I had been dwelling on something that hadn’t gone as well as I hoped. Yesterday I cycled from Deal to Sandwich in Kent – a beautiful cycle along the beach front, passed Deal pier, around the golf course, winding lanes by a farm, and then into the old town of Sandwich.
The cycle ride hadn’t been planned, it was a spur of the moment invitation. But it did me so much good. It cleared my mind and I felt more optimistic about the situation. A thought struck me on the way back – I don’t carry my baggage on my bike!

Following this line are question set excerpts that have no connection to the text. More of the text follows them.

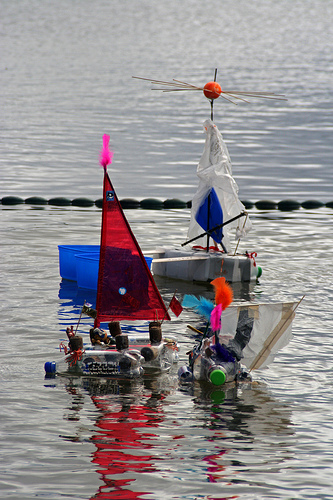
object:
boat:
[53, 140, 171, 380]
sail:
[91, 169, 172, 325]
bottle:
[40, 348, 144, 379]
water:
[1, 1, 331, 498]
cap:
[44, 363, 54, 379]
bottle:
[194, 342, 246, 389]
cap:
[209, 373, 228, 385]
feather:
[100, 137, 109, 168]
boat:
[153, 65, 260, 286]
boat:
[190, 280, 303, 389]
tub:
[57, 245, 130, 283]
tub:
[75, 255, 152, 291]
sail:
[181, 123, 245, 254]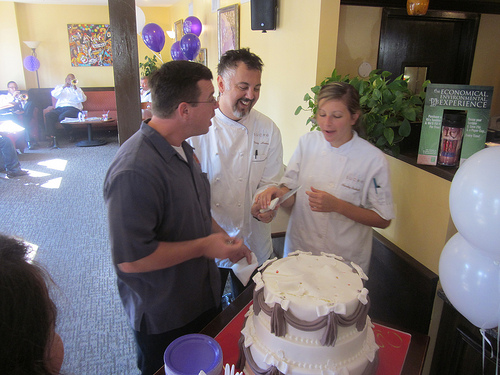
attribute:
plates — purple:
[156, 331, 222, 370]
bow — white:
[250, 272, 267, 294]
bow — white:
[264, 288, 295, 313]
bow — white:
[315, 295, 350, 319]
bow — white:
[352, 287, 371, 307]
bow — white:
[351, 257, 368, 281]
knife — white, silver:
[238, 181, 303, 222]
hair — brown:
[315, 79, 357, 117]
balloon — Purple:
[141, 22, 165, 53]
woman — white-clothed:
[254, 80, 396, 307]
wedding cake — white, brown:
[228, 239, 385, 374]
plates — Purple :
[163, 332, 224, 373]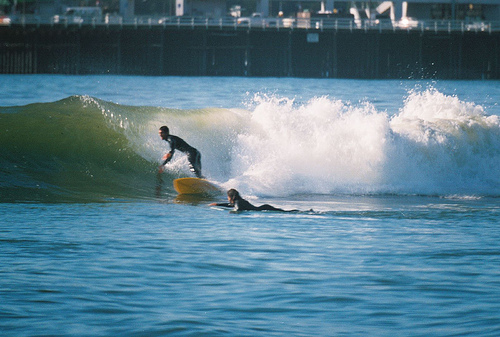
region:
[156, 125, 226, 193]
man on a yellow surfboard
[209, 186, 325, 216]
surfer paddling out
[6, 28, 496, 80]
long bridge over the water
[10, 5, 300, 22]
traffic on the bridge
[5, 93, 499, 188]
large crashing wave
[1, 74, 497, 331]
clear blue water where to surf in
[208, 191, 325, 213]
person laying on a surfboard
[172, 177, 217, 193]
yellow surfboard in water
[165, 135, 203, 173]
black wet suit on man catching wave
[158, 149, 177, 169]
man's arms extended for balance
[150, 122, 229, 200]
person riding on a yellow surf board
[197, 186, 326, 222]
person lying down on a surfboard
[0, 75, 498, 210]
large wave in the ocean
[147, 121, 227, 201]
person wearing a wet suit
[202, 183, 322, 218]
person wearing a wet suit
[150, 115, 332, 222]
two people surfing in the water together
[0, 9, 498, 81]
large seawall with metal railing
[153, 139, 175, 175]
arm of a person who is surfing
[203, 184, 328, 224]
woman has brown hair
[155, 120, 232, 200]
man has short hair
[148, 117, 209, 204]
a guy surfing on a wave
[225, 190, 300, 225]
a girl paddling on a surf board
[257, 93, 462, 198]
a white wave crashing in the ocean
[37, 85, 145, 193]
a small wave forming in the ocean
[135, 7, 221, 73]
the ledge of a pier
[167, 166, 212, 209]
a long yellow surf board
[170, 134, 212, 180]
a blue and white surf suit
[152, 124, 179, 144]
the smiling face of a surfer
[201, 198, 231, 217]
a womans arms paddling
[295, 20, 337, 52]
a white sign stuck on the pier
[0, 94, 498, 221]
Large transparent wave.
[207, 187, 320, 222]
Female surfer laying on board.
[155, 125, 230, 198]
Male surfer standing on surf board.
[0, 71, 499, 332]
Two people surfing in the water.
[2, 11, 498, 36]
Long white fence.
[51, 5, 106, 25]
White van with letters on it.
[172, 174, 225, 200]
Yellow surf board in water.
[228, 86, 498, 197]
Large white splashes of water.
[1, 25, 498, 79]
Wooden poles of a board walk.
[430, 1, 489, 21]
Windows on side of building.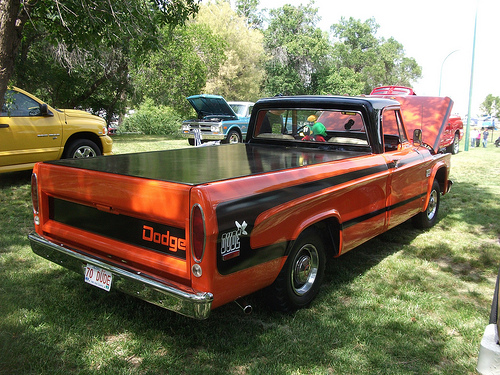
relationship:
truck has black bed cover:
[28, 94, 456, 327] [41, 140, 369, 187]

As a child I spent hours and hours on my bike. For my 11th birthday I got my first bike and loved it. It was a full sized ladies bike; luckily I was tall for my age, and could reach the pedals with the help of a couple of wooden blocks that my Dad fixed to them. Only drawback was that I hadn’t yet learnt to ride a bike. Fortunately we’d not long moved into a new build house and most of the estate was still being build, which meant there were a lot of piles of sand around and they were my safety pits for when I fell off.
Being back on my bike reminds me why I loved it so much when I was a girl. That sense of freedom and independence it gave me. I was in control of the direction I rode, and to a degree that gave me a sense of control in my life at that time.
Is there an activity you loved as a child that you can revisit? Whether it’s getting some paints out, building model planes, kite flying, or buying some colouring books (who knew that would come back into fashion!) Think about what your childhood hobby gave you, or meant to you.
It’s never too late to go back to that hobby you used to love. My Dad is 80 this year and on a recent visit I found him in his loft revamping the huge train set and model village he had rigged up there many years ago. He was in his element, and agreed with me when I suggested he’d found a much needed project to take his mind off a health concern. (He’s fine now).
By going back to something you loved to do, even for a short time for a spot of relief, you’ll be in a better frame of mind to tackle that baggage.